**TASK DIRECTIONS:** With the images removed, repeat the data below exactly.

**MATERIAL PROVIDED:**
- Opening Delimiter -

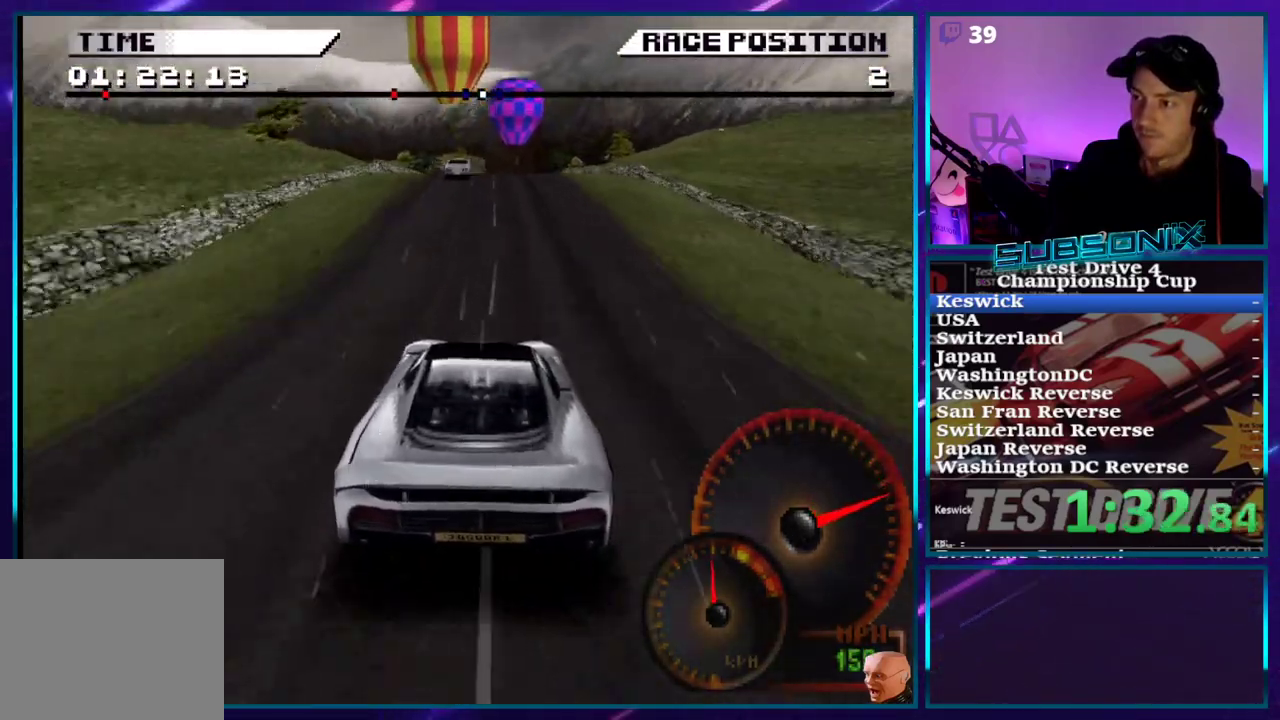
{"buttons": ["CROSS"], "right_stick": "center", "events": []}
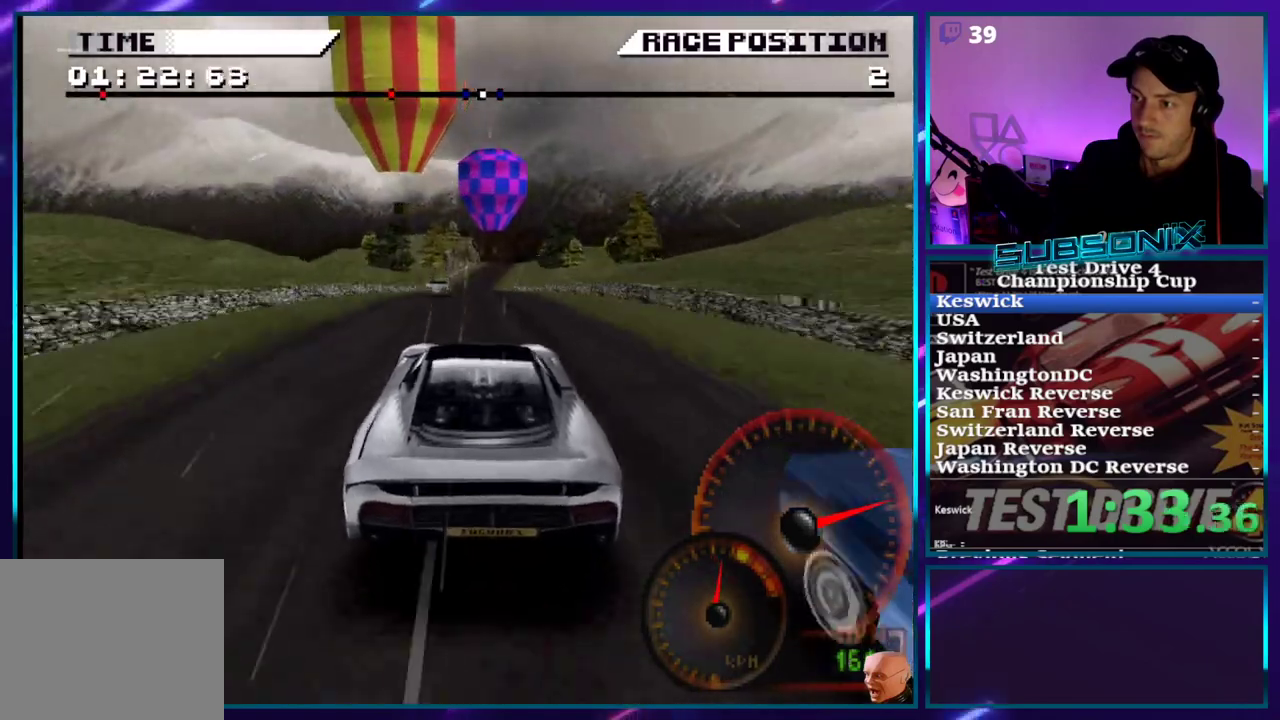
{"buttons": ["CROSS"], "right_stick": "center", "events": []}
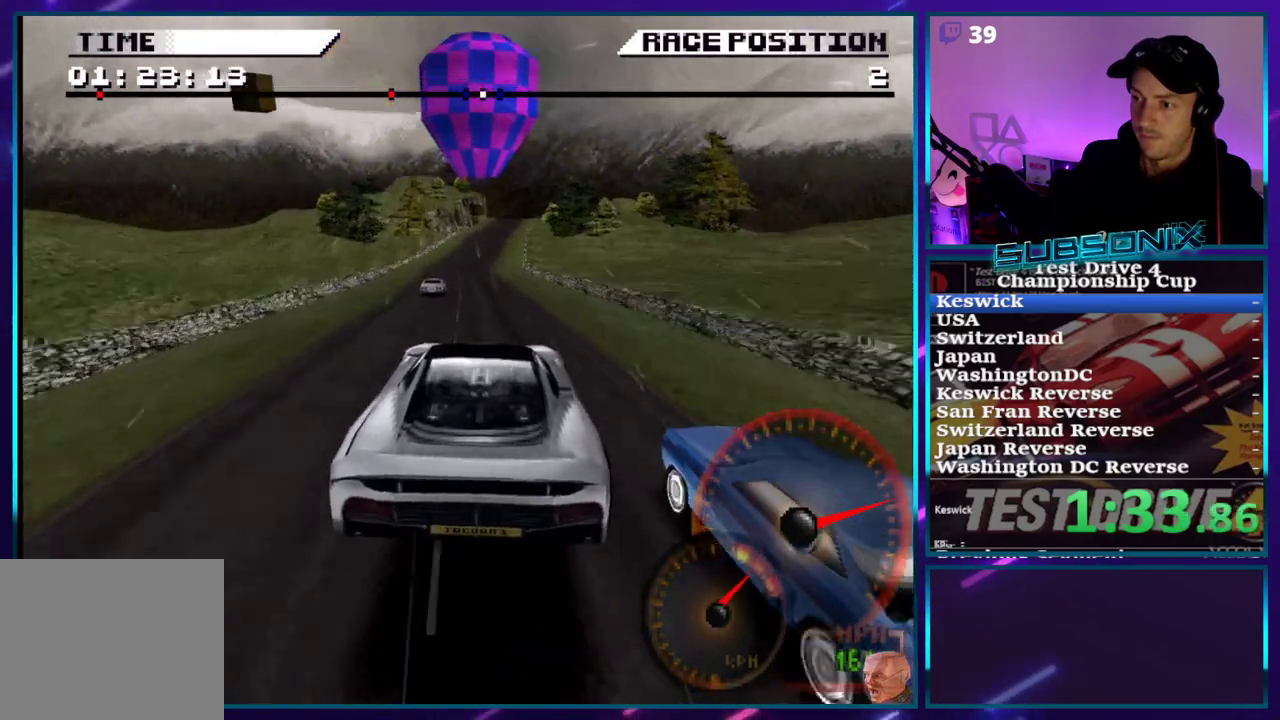
{"buttons": ["CROSS"], "right_stick": "center", "events": []}
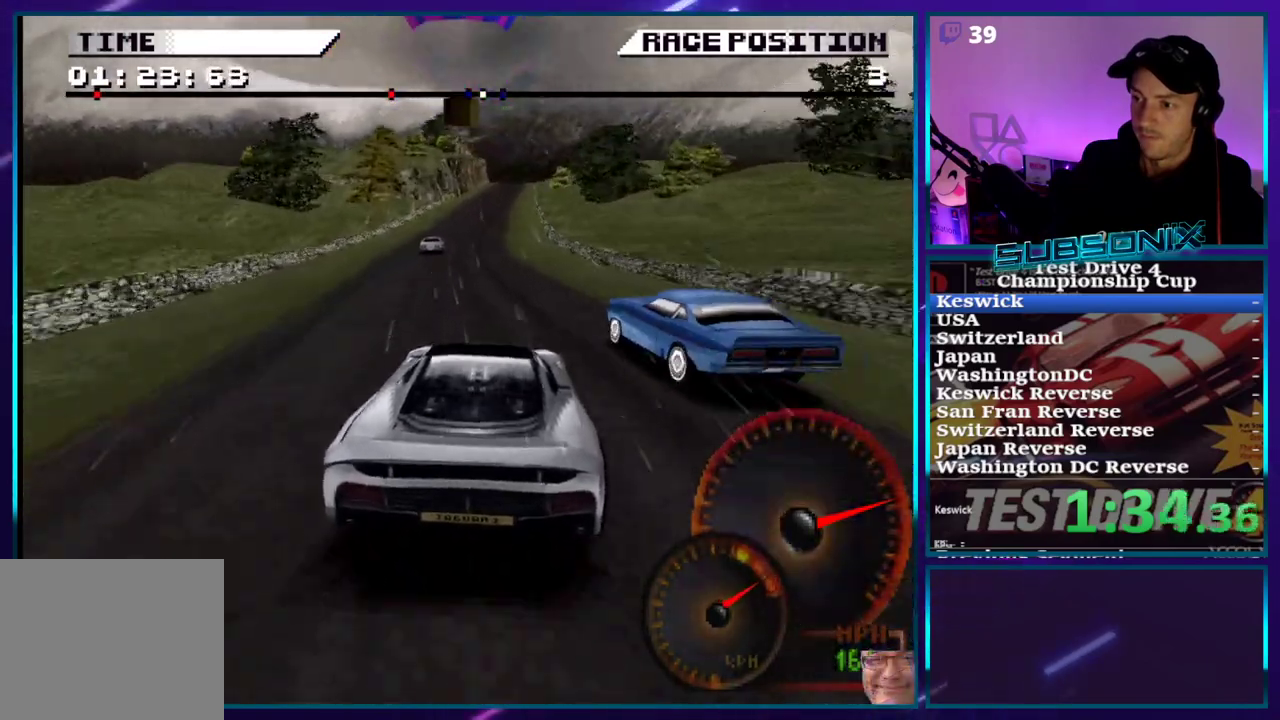
{"buttons": ["CROSS"], "right_stick": "center", "events": []}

- Closing Delimiter -

**EXPECTED ANSWER:**
{"buttons": ["CROSS"], "right_stick": "center", "events": []}
{"buttons": ["CROSS"], "right_stick": "center", "events": []}
{"buttons": ["CROSS"], "right_stick": "center", "events": []}
{"buttons": ["CROSS"], "right_stick": "center", "events": []}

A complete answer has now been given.